TEXT FOR ANALYSIS below:

June 16, 2023
June 16, 2023

How to simplify IaC and semantic versioning in AWS MWAA (Apache Airflow) projects

IaC is necessary for most cloud projects, data engineering included — but it can get tricky in some setups. Here's how to solve one of those.

Tomasz Dudek
Rafał Mituła

Anyone using Amazon ECS and Infrastructure as Code tools of any kind — such as Terraform, CDK or Pulumi — will inevitably face a subtle issue: how to make the ever-changing Task Definition Revisions and container image versions stay reliably in sync with IaC code, which itself is also versioned. To complicate things, any proper solution needs to be viable for multiple environments.

In this article, we’ll focus on solving a relatively common issue in cloud-native data engineering projects: with Apache Airflow (AWS MWAA) running dbt containers scheduled by AWS ECS, how can we take care of semantic versioning, IaC and all the best DevOps practices in a sane way?

Problem statement

Amazon ECS is a container orchestration service. You instruct it to run a given container and it will handle the heavy lifting for you — find an appropriate compute environment and then run & manage the container’s lifecycle.

The service also handles load balancing, autoscaling, smooth deployment, service discovery, logging and more (by itself or by natively integrating with other AWS services that provide these features). ECS is comparable to technologies such as Kubernetes, Marathon or Nomad.

ECS can pull images from various sources, including public Docker Registries or AWS ECR — a technology that simply stores your container images in AWS.

The basic, simplified flow (which skips things like ECS Agents or ECS Services, as those are irrelevant to this article) looks like below:

A basic diagram in which a user builds a container, pushes it to ECR, instructs ECS to run it and ECS does so

We can simply tell ECS to run our app at tag “1.0.0”, and it will do so.

End of TEXT FOR ANALYSIS.

### YOUR OBJECTIVE
Update the MWAA versioning article between "Anyone using Amazon" and "for multiple environments.", inclusive, replacing "Terraform" with "OpenTofu".

DATA SHOWN below:

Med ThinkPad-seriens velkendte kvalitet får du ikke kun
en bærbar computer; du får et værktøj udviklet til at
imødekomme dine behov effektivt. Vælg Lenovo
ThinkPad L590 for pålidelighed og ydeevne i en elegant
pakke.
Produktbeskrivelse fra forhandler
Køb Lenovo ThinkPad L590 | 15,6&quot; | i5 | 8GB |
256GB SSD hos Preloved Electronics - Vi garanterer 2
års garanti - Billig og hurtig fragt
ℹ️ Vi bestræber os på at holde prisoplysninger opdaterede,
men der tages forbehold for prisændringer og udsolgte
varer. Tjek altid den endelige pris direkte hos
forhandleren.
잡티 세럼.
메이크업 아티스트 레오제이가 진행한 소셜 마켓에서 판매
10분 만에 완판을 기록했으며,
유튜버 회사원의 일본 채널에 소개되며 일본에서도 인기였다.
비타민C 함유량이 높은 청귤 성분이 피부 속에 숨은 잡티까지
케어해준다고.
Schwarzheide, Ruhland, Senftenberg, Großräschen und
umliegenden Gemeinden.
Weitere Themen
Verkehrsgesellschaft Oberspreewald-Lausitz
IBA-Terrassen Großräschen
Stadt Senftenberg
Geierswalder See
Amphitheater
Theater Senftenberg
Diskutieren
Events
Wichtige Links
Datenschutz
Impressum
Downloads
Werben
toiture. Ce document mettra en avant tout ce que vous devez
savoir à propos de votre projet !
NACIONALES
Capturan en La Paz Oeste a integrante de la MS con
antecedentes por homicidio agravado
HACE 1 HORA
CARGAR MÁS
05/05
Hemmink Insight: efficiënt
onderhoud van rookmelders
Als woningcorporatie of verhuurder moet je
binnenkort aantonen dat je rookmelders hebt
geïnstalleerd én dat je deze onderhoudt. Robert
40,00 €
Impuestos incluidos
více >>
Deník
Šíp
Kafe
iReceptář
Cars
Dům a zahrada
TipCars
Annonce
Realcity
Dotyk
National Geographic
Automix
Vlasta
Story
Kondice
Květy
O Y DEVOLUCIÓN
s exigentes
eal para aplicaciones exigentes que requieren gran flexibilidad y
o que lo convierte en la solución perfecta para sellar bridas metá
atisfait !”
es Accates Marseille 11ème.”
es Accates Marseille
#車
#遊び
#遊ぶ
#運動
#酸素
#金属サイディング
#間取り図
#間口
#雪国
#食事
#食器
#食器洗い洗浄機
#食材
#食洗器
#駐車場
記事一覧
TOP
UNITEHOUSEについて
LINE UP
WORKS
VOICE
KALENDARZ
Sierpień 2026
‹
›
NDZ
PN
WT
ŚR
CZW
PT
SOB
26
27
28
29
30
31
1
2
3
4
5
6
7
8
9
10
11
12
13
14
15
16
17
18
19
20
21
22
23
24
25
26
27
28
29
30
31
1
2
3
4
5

End of DATA SHOWN.

### SOLUTION
Anyone using Amazon ECS and Infrastructure as Code tools of any kind — such as OpenTofu, CDK or Pulumi — will inevitably face a subtle issue: how to make the ever-changing Task Definition Revisions and container image versions stay reliably in sync with IaC code, which itself is also versioned. To complicate things, any proper solution needs to be viable for multiple environments.